Gather each line of the entries below that includes "front".

### Given entries:
=== Section Start ===
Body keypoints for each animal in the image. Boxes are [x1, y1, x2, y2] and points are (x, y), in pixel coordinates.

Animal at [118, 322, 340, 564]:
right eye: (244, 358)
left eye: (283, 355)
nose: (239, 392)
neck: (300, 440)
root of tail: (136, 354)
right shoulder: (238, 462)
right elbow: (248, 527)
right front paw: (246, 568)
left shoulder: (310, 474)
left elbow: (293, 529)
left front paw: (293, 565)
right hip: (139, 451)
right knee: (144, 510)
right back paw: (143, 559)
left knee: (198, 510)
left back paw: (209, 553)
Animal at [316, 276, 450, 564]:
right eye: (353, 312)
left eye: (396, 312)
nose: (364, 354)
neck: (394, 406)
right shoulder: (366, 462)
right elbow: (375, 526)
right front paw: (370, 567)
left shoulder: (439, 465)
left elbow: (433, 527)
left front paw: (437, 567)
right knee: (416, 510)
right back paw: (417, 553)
=== Section End ===
=== Section Start ===
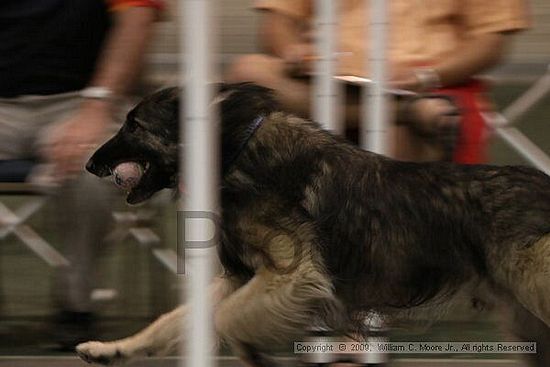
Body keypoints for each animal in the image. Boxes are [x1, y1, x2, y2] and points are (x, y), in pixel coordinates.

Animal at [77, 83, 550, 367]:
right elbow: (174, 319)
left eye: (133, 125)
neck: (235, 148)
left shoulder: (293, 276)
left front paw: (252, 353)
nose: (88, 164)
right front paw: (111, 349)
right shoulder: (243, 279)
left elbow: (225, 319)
=== Section End ===
### Problem solution:
right front paw: (246, 568)
left front paw: (293, 565)
right front paw: (370, 567)
left front paw: (437, 567)
left front paw: (252, 353)
right front paw: (111, 349)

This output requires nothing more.